阅读材料.

————

[论文摘要]文章从分析英国有关箱位承租人海事责任判例出发,结合学界以及国际会议的意见,探讨箱位承租人海事赔偿责任限制权利的正反两面观点。同时,在假设箱位承租人享受海事责任限制权利前提下,探索计算其海事赔偿责任限额的方法。最后得出箱位承租人适用整船总吨位计算限额应是妥当且可行的。
[论文关键词]海事赔偿责任权利;箱位承租人;计算方式;海事赔偿责任限额
一、海事赔偿责任限制权利主体的范围
《l957年船舶所有人责任限制公约》的责任限制权利主体包括了船舶所有人、承租人、经营人和管理人,也包括了船长等在受雇范围内行事的雇佣人员,在此《1957年船舶所有人责任限制公约》并没有对船舶所有人做出专门定义,也没有对其他权利主体做出明确定义。1971年英国法院对“东城丸”案的判决引起了海难救助界的恐慌,由于救助人不在《1957年船舶所有人责任限制公约》的范围内,所以不能享受责任限制的权利。《1976年海事赔偿责任限制公约》顺应了实践的需要,扩大了权利主体的范围至救助人及救助人对其行为、疏忽或者过失负有责任的任何人。这一变化也与《1976年海事赔偿责任限制公约》的主旨相符:扩展海事赔偿责任限制权利的适用。

————

所给资料.

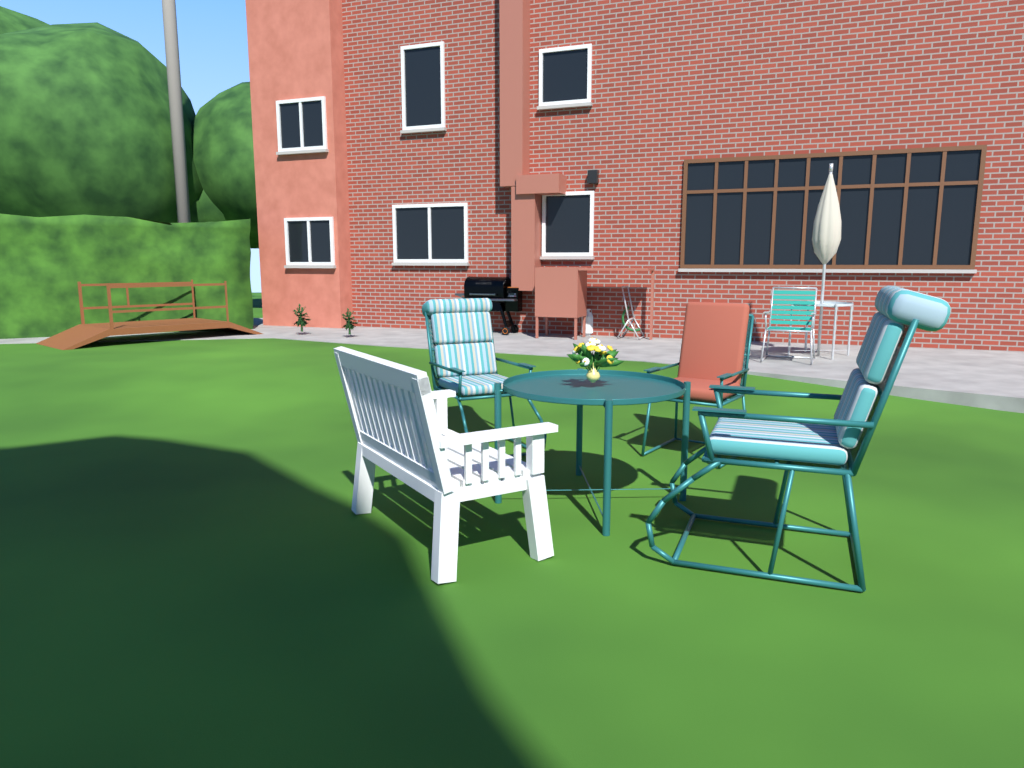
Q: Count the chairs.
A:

————

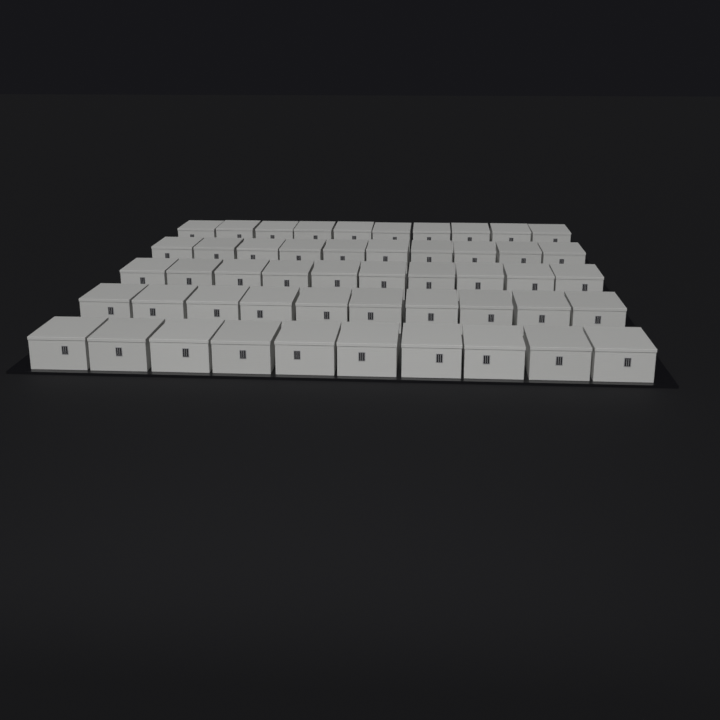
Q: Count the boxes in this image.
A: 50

————

布置任务 1. 按照箱位承租人责任限制一文的说法,《1976年海事赔偿责任限制公约》把权利主体的范围扩大到了哪些人?
布置任务 2. 请用两句话归纳箱位承租人责任限制一文的要点。
布置任务 3. 从箱位承租人责任限制一文最后一句之后往下续写。

书面回答 1. 扩大到救助人及救助人对其行为、疏忽或者过失负有责任的任何人。

书面回答 2. 文章从英国判例出发,结合学界和国际会议的意见,探讨箱位承租人是否享有海事赔偿责任限制权利,并在假设其享有该权利的前提下探索限额的计算方法,结论是按整船总吨位计算限额妥当且可行。文中还指出,《1957年船舶所有人责任限制公约》的权利主体不包括救助人,因此“东城丸”案的判决引起了海难救助界的恐慌,而《1976年海事赔偿责任限制公约》则把权利主体扩大到了救助人及救助人对其行为、疏忽或者过失负有责任的任何人。

书面回答 3.
相比《l957年船舶所有人责任限制公约》,《l976年海事赔偿责任限制公约》改动较大,但是二者的共同点之一是没有对“船舶所有人”和“船舶承租人”下一个精确的定义。《1957年船舶所有人责任限制公约》并没有对船舶所有人的规定,对于“船舶承租人”作为权利主体的规定,也仅在第6条第2款中出现,亦无明确的定义。《l976年海事赔偿责任限制公约》第1条第1款和第2款都规定了船舶所有人以及船舶承租人的海事赔偿责任限制的权利,但是同样也没相关定义。船舶所有人一词不作任何的定义,是可以理解的。按照通常的理解,就是对船舶享有所有权的人。根据民法的理论,所有权就是对物的占有、使用、处分和收益的权利。但是“船舶承租人”一词所囊括的范围很宽广,在实务中主要分成三大类:光船承租人、定期承租人和航次承租人。近年来集装箱承租(以下简称“箱位承租人”)和定期航次租船(time charter based on trip)也在快速发展。在船舶转租的情况下,船舶承租人也分为主承租人和次承租人,甚至次次承租人( sub-sub-charterer)也不少见。所以,在《l976年海事赔偿责任限制公约》没有对“船舶承租人”作出定义的情况下,应当先假定其包含一切承租人。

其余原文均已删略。